Satire in Jonathan Swifts Gullivers Travels :: Gullivers Travels

Satire in Gullivers Travels On the surface, Jonathan western fence lizards Gullivers Travels appears to be a travel log, made to chronicle the adventures of a man, Lemuel Gulliver, on the four most incredible voyages imaginable. Primarily, however, Gullivers Travels is a work of satire. Gulliver is neither a fully developed character nor even an altogether decided persona rather, he is a satiric device enabling speedy to score satirical points (Rodino 124). Indeed, whereas the work begins with more specific satire, attacking perhaps one political machine or aimed at one special custom in each instance, it finishes with the most savage onslaught on humanity ever written, satirizing the whole of the human condition. (Murry 3).
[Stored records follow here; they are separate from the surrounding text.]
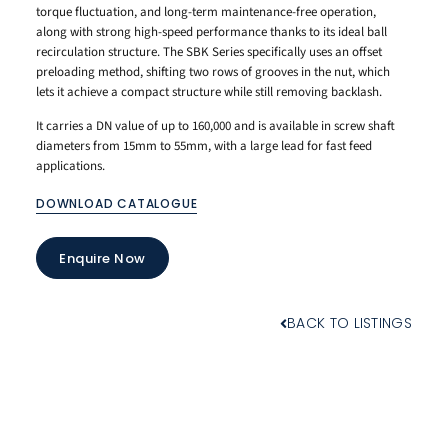
torque fluctuation, and long-term maintenance-free operation,
along with strong high-speed performance thanks to its ideal ball
recirculation structure. The SBK Series specifically uses an offset
preloading method, shifting two rows of grooves in the nut, which
lets it achieve a compact structure while still removing backlash.
It carries a DN value of up to 160,000 and is available in screw shaft
diameters from 15mm to 55mm, with a large lead for fast feed
applications.
DOWNLOAD CATALOGUE
Enquire Now
BACK TO LISTINGS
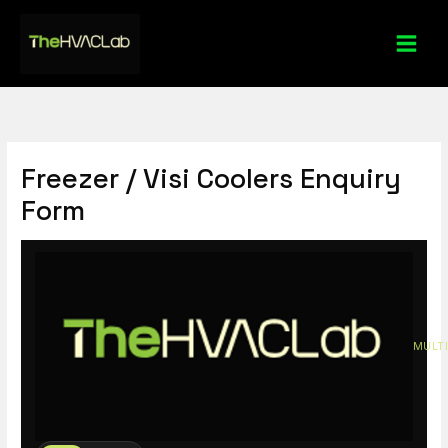
Skip
to
content
Freezer / Visi Coolers Enquiry
Form
MULTI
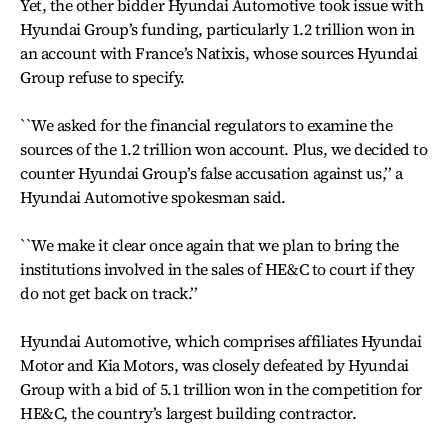
Yet, the other bidder Hyundai Automotive took issue with
Hyundai Group’s funding, particularly 1.2 trillion won in
an account with France’s Natixis, whose sources Hyundai
Group refuse to specify.
``We asked for the financial regulators to examine the
sources of the 1.2 trillion won account. Plus, we decided to
counter Hyundai Group’s false accusation against us,’’ a
Hyundai Automotive spokesman said.
``We make it clear once again that we plan to bring the
institutions involved in the sales of HE&C to court if they
do not get back on track.’’
Hyundai Automotive, which comprises affiliates Hyundai
Motor and Kia Motors, was closely defeated by Hyundai
Group with a bid of 5.1 trillion won in the competition for
HE&C, the country’s largest building contractor.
In order to arrive this satire, Gulliver is taken on four adventures, driven by fate, a ready spirit, and the pen of Swift. Gullivers first journey takes him to the Land of Lilliput, where he finds himself a gargantuan among six inch tall beings. His ne xt journey brings him to Brobdingnag, where his situation is turn now he is the midget in a land of giants. His tertiary journey leads him to Laputa, the floating island, inhabited by strange (although similarly sized) beings who follow their whole culture from music and mathematics. Gullivers fourth and final journey places him in the land of the Houyhnhnm, a society of intelligent, reasoning horses. As Swift leads Gulliver on these four fantastical journeys, Gullivers perceptions of himself and the people and things around him change, giving Swift extensive opportunity to inject into the story both irony and satire of the England of his twenty-four hour period and of the human condition. Swift ties his satire closely with Gullivers perceptions and adventures. In Gullivers first adventure, he begins on a ship that runs aground on a submersed rock. He swims to land, and when he awakens, he finds himself tied down to the ground, and surrounded by tiny people, the Lilliputians. Irony is present from the start in the simultaneous enjoyment of Gulliver as giant and prisoner (Reilly 167). Gulliver is surprised at the intrepidity of these piffling mortals, who dare venture to mount and walk upon my body (I.i.16), but he admires this quality in them. Gulliver eventually learns their language, and arranges a contract with them for his freedom. However, he is stick out by this agreement to protect Lilliput from invasion by the people of Blefuscu.